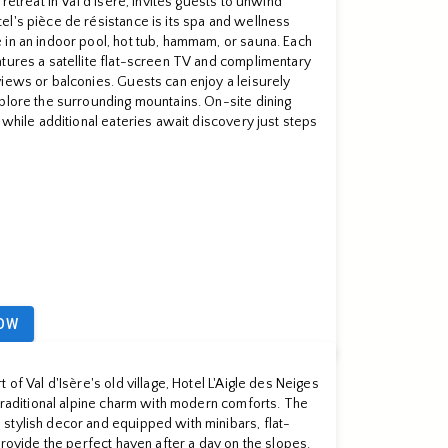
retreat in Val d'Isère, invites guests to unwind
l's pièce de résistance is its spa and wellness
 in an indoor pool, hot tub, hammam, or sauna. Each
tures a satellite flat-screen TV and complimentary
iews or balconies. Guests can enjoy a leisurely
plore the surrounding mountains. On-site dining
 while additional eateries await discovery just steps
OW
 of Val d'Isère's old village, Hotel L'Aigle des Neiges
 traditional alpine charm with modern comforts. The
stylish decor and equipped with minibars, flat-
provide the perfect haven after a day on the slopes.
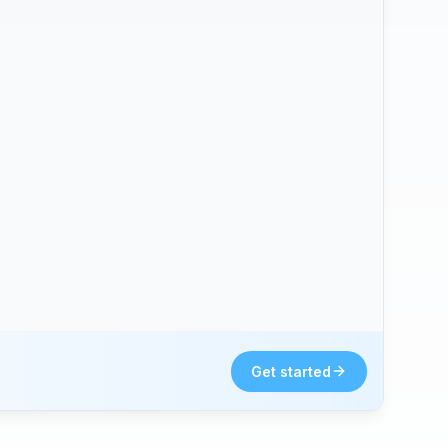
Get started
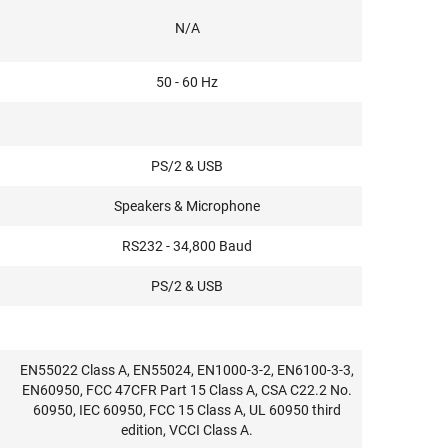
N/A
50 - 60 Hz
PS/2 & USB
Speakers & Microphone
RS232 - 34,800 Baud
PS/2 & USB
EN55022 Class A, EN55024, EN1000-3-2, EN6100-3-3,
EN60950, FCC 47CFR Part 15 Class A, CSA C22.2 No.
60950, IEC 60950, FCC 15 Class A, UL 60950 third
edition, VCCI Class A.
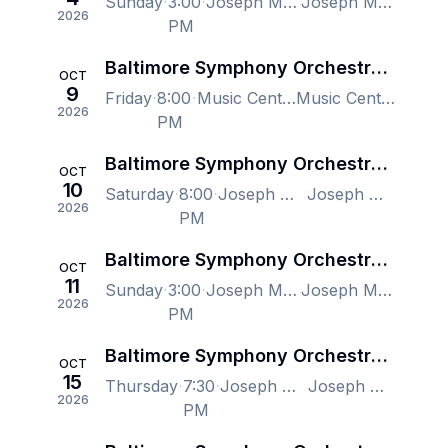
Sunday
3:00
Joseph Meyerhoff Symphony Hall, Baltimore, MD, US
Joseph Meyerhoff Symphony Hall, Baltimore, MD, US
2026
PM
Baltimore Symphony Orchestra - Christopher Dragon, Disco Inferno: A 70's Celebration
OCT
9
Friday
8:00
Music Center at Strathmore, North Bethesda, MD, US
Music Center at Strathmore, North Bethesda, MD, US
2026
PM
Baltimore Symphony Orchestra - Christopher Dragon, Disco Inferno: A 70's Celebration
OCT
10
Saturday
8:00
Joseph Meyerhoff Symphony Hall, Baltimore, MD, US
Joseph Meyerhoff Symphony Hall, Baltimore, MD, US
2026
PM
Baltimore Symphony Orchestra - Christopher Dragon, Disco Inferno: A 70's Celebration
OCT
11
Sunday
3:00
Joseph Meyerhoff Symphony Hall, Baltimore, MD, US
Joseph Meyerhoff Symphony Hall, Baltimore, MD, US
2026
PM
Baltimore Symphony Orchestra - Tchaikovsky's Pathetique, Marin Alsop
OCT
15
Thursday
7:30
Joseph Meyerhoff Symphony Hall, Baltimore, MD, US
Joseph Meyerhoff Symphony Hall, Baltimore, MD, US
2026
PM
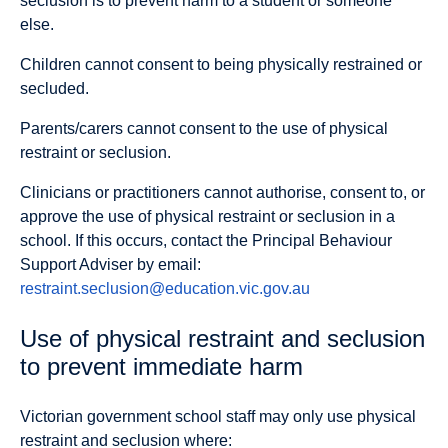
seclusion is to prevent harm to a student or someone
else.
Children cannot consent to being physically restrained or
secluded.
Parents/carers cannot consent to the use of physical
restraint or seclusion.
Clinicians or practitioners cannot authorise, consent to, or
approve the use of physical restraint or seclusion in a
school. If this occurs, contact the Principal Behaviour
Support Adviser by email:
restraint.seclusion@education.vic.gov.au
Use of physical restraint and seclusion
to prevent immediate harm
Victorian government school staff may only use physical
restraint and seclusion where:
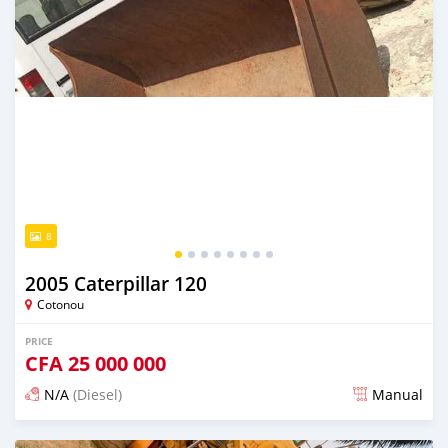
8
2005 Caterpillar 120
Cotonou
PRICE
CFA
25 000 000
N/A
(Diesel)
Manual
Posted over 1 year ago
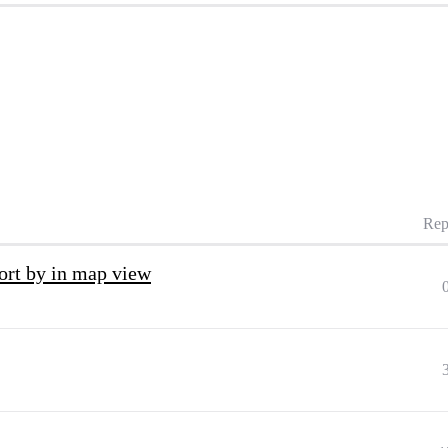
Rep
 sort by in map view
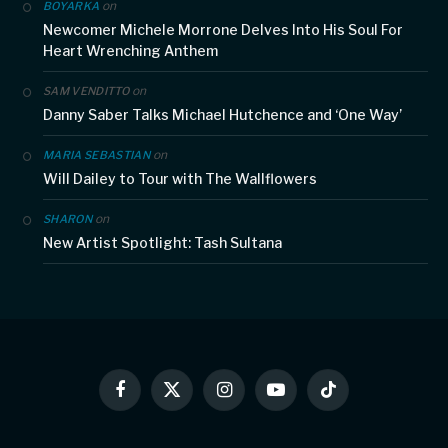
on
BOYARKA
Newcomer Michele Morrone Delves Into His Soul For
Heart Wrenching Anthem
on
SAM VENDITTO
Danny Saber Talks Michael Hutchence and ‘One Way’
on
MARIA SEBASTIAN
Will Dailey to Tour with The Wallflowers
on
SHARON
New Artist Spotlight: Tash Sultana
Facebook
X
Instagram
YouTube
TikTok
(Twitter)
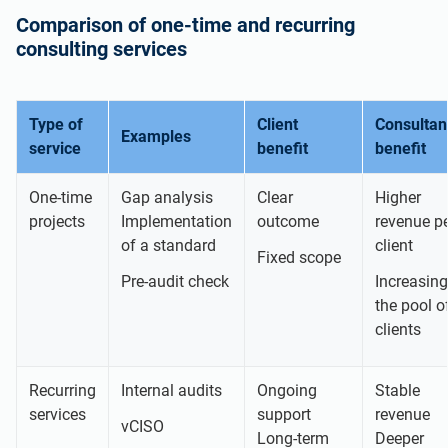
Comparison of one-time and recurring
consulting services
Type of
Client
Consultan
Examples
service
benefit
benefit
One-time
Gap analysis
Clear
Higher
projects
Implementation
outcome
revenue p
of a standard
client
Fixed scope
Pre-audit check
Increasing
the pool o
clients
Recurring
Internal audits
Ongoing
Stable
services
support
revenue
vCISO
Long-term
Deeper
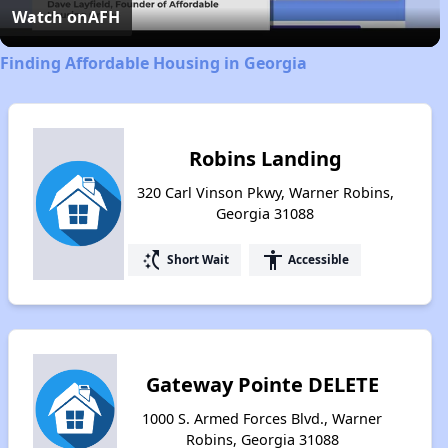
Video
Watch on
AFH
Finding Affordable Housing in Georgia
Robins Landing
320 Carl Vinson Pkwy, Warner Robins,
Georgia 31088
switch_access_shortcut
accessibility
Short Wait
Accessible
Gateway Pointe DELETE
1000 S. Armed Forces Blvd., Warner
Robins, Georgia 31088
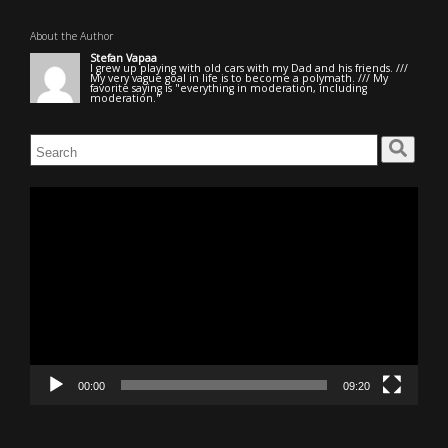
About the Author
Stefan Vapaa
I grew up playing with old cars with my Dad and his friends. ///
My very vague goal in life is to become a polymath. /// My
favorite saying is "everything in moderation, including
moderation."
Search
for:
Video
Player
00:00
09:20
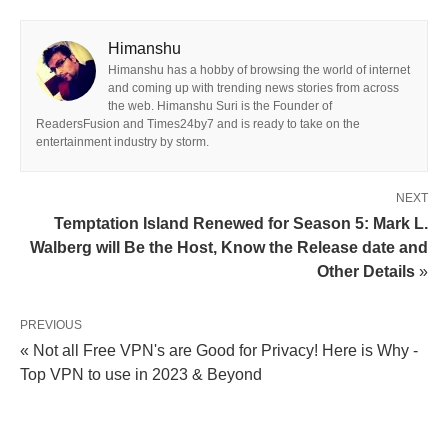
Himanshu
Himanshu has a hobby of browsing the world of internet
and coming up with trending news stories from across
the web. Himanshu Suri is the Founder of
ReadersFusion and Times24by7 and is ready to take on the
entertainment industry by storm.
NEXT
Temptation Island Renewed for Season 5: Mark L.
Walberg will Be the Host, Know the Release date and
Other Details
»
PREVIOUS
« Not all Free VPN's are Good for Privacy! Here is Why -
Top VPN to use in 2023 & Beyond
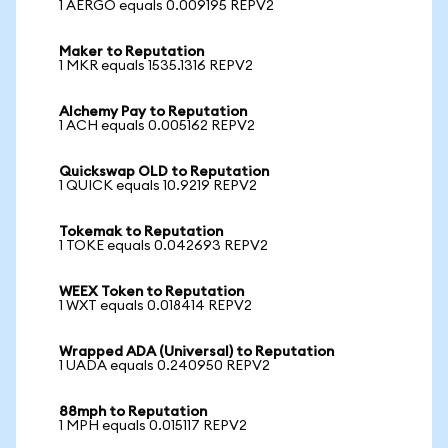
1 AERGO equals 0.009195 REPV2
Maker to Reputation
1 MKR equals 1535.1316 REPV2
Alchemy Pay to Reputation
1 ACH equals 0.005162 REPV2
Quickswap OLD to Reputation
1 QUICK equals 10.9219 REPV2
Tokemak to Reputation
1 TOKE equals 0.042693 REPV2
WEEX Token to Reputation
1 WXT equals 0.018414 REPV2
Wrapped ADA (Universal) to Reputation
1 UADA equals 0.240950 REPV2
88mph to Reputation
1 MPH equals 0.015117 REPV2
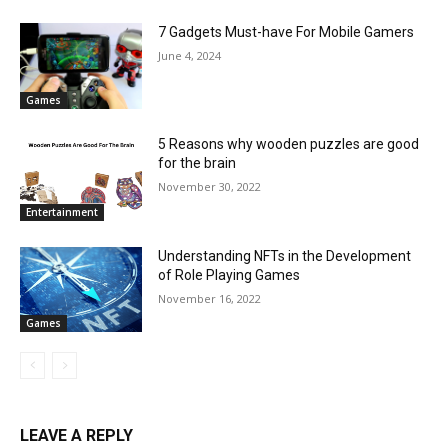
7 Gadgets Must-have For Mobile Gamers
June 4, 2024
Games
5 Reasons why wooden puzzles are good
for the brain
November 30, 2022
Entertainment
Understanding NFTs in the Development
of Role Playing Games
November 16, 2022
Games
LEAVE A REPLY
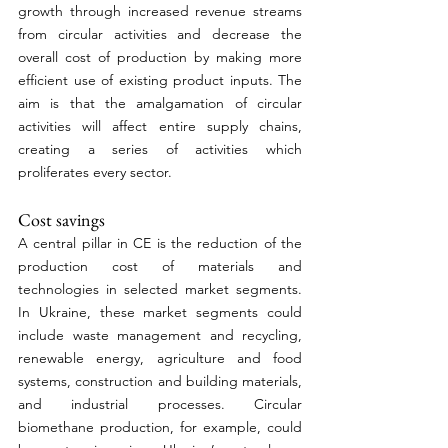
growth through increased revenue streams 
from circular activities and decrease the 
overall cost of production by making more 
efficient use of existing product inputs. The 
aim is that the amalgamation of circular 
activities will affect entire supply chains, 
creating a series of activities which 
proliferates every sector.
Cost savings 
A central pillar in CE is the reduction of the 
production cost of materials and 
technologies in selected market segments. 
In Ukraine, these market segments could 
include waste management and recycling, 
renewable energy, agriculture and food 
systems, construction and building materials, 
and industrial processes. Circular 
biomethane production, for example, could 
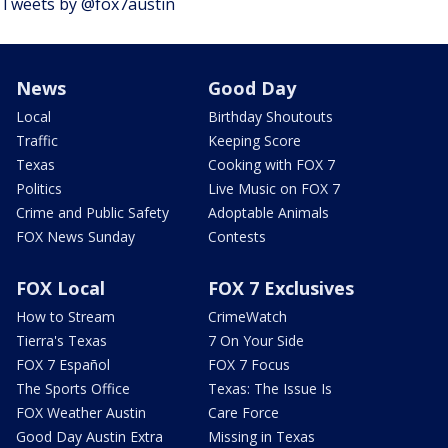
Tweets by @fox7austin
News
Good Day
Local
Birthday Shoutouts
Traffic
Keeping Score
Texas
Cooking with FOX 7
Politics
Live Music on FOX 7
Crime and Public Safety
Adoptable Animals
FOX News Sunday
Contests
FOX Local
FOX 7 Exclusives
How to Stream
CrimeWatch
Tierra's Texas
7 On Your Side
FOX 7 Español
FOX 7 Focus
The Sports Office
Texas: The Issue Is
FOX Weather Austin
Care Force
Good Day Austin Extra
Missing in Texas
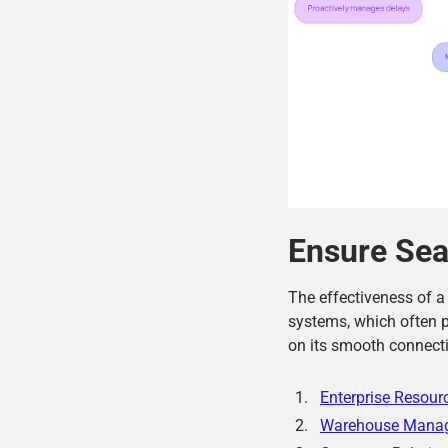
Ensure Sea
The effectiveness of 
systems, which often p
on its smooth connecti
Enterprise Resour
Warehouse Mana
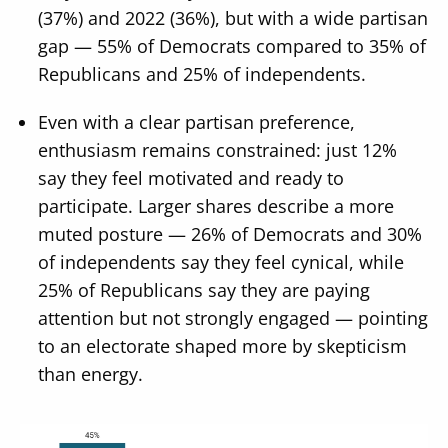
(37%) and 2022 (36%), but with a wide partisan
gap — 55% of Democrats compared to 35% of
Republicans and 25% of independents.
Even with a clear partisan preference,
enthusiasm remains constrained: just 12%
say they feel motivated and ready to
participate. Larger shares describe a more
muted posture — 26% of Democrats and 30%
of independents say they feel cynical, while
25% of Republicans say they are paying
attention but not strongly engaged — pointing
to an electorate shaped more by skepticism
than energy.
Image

> _TASK DETAILS_
Transcribe the records above exactly, skipping pictures.

> _RESPONSE BELOW_
retreat in Val d'Isère, invites guests to unwind
l's pièce de résistance is its spa and wellness
 in an indoor pool, hot tub, hammam, or sauna. Each
tures a satellite flat-screen TV and complimentary
iews or balconies. Guests can enjoy a leisurely
plore the surrounding mountains. On-site dining
 while additional eateries await discovery just steps
OW
 of Val d'Isère's old village, Hotel L'Aigle des Neiges
 traditional alpine charm with modern comforts. The
stylish decor and equipped with minibars, flat-
provide the perfect haven after a day on the slopes.
Get started
N/A
50 - 60 Hz
PS/2 & USB
Speakers & Microphone
RS232 - 34,800 Baud
PS/2 & USB
EN55022 Class A, EN55024, EN1000-3-2, EN6100-3-3,
EN60950, FCC 47CFR Part 15 Class A, CSA C22.2 No.
60950, IEC 60950, FCC 15 Class A, UL 60950 third
edition, VCCI Class A.
Sunday
3:00
Joseph Meyerhoff Symphony Hall, Baltimore, MD, US
Joseph Meyerhoff Symphony Hall, Baltimore, MD, US
2026
PM
Baltimore Symphony Orchestra - Christopher Dragon, Disco Inferno: A 70's Celebration
OCT
9
Friday
8:00
Music Center at Strathmore, North Bethesda, MD, US
Music Center at Strathmore, North Bethesda, MD, US
2026
PM
Baltimore Symphony Orchestra - Christopher Dragon, Disco Inferno: A 70's Celebration
OCT
10
Saturday
8:00
Joseph Meyerhoff Symphony Hall, Baltimore, MD, US
Joseph Meyerhoff Symphony Hall, Baltimore, MD, US
2026
PM
Baltimore Symphony Orchestra - Christopher Dragon, Disco Inferno: A 70's Celebration
OCT
11
Sunday
3:00
Joseph Meyerhoff Symphony Hall, Baltimore, MD, US
Joseph Meyerhoff Symphony Hall, Baltimore, MD, US
2026
PM
Baltimore Symphony Orchestra - Tchaikovsky's Pathetique, Marin Alsop
OCT
15
Thursday
7:30
Joseph Meyerhoff Symphony Hall, Baltimore, MD, US
Joseph Meyerhoff Symphony Hall, Baltimore, MD, US
2026
PM
seclusion is to prevent harm to a student or someone
else.
Children cannot consent to being physically restrained or
secluded.
Parents/carers cannot consent to the use of physical
restraint or seclusion.
Clinicians or practitioners cannot authorise, consent to, or
approve the use of physical restraint or seclusion in a
school. If this occurs, contact the Principal Behaviour
Support Adviser by email:
restraint.seclusion@education.vic.gov.au
Use of physical restraint and seclusion
to prevent immediate harm
Victorian government school staff may only use physical
restraint and seclusion where:
8
2005 Caterpillar 120
Cotonou
PRICE
CFA
25 000 000
N/A
(Diesel)
Manual
Posted over 1 year ago
Rep
 sort by in map view
on
BOYARKA
Newcomer Michele Morrone Delves Into His Soul For
Heart Wrenching Anthem
on
SAM VENDITTO
Danny Saber Talks Michael Hutchence and ‘One Way’
on
MARIA SEBASTIAN
Will Dailey to Tour with The Wallflowers
on
SHARON
New Artist Spotlight: Tash Sultana
Facebook
X
Instagram
YouTube
TikTok
(Twitter)
Comparison of one-time and recurring
consulting services
Type of
Client
Consultan
Examples
service
benefit
benefit
One-time
Gap analysis
Clear
Higher
projects
Implementation
outcome
revenue p
of a standard
client
Fixed scope
Pre-audit check
Increasing
the pool o
clients
Recurring
Internal audits
Ongoing
Stable
services
support
revenue
vCISO
Long-term
Deeper
Video
Watch on
AFH
Finding Affordable Housing in Georgia
Robins Landing
320 Carl Vinson Pkwy, Warner Robins,
Georgia 31088
switch_access_shortcut
accessibility
Short Wait
Accessible
Gateway Pointe DELETE
1000 S. Armed Forces Blvd., Warner
Robins, Georgia 31088
About the Author
Stefan Vapaa
I grew up playing with old cars with my Dad and his friends. ///
My very vague goal in life is to become a polymath. /// My
favorite saying is "everything in moderation, including
moderation."
Search
for:
Video
Player
00:00
09:20
Himanshu
Himanshu has a hobby of browsing the world of internet
and coming up with trending news stories from across
the web. Himanshu Suri is the Founder of
ReadersFusion and Times24by7 and is ready to take on the
entertainment industry by storm.
NEXT
Temptation Island Renewed for Season 5: Mark L.
Walberg will Be the Host, Know the Release date and
Other Details
»
PREVIOUS
« Not all Free VPN's are Good for Privacy! Here is Why -
Top VPN to use in 2023 & Beyond
1 AERGO equals 0.009195 REPV2
Maker to Reputation
1 MKR equals 1535.1316 REPV2
Alchemy Pay to Reputation
1 ACH equals 0.005162 REPV2
Quickswap OLD to Reputation
1 QUICK equals 10.9219 REPV2
Tokemak to Reputation
1 TOKE equals 0.042693 REPV2
WEEX Token to Reputation
1 WXT equals 0.018414 REPV2
Wrapped ADA (Universal) to Reputation
1 UADA equals 0.240950 REPV2
88mph to Reputation
1 MPH equals 0.015117 REPV2
7 Gadgets Must-have For Mobile Gamers
June 4, 2024
Games
5 Reasons why wooden puzzles are good
for the brain
November 30, 2022
Entertainment
Understanding NFTs in the Development
of Role Playing Games
November 16, 2022
Games
LEAVE A REPLY
growth through increased revenue streams 
from circular activities and decrease the 
overall cost of production by making more 
efficient use of existing product inputs. The 
aim is that the amalgamation of circular 
activities will affect entire supply chains, 
creating a series of activities which 
proliferates every sector.
Cost savings 
A central pillar in CE is the reduction of the 
production cost of materials and 
technologies in selected market segments. 
In Ukraine, these market segments could 
include waste management and recycling, 
renewable energy, agriculture and food 
systems, construction and building materials, 
and industrial processes. Circular 
biomethane production, for example, could 
Tweets by @fox7austin
News
Good Day
Local
Birthday Shoutouts
Traffic
Keeping Score
Texas
Cooking with FOX 7
Politics
Live Music on FOX 7
Crime and Public Safety
Adoptable Animals
FOX News Sunday
Contests
FOX Local
FOX 7 Exclusives
How to Stream
CrimeWatch
Tierra's Texas
7 On Your Side
FOX 7 Español
FOX 7 Focus
The Sports Office
Texas: The Issue Is
FOX Weather Austin
Care Force
Good Day Austin Extra
Missing in Texas
Ensure Sea
The effectiveness of 
systems, which often p
on its smooth connecti
Enterprise Resour
Warehouse Mana
(37%) and 2022 (36%), but with a wide partisan
gap — 55% of Democrats compared to 35% of
Republicans and 25% of independents.
Even with a clear partisan preference,
enthusiasm remains constrained: just 12%
say they feel motivated and ready to
participate. Larger shares describe a more
muted posture — 26% of Democrats and 30%
of independents say they feel cynical, while
25% of Republicans say they are paying
attention but not strongly engaged — pointing
to an electorate shaped more by skepticism
than energy.
Image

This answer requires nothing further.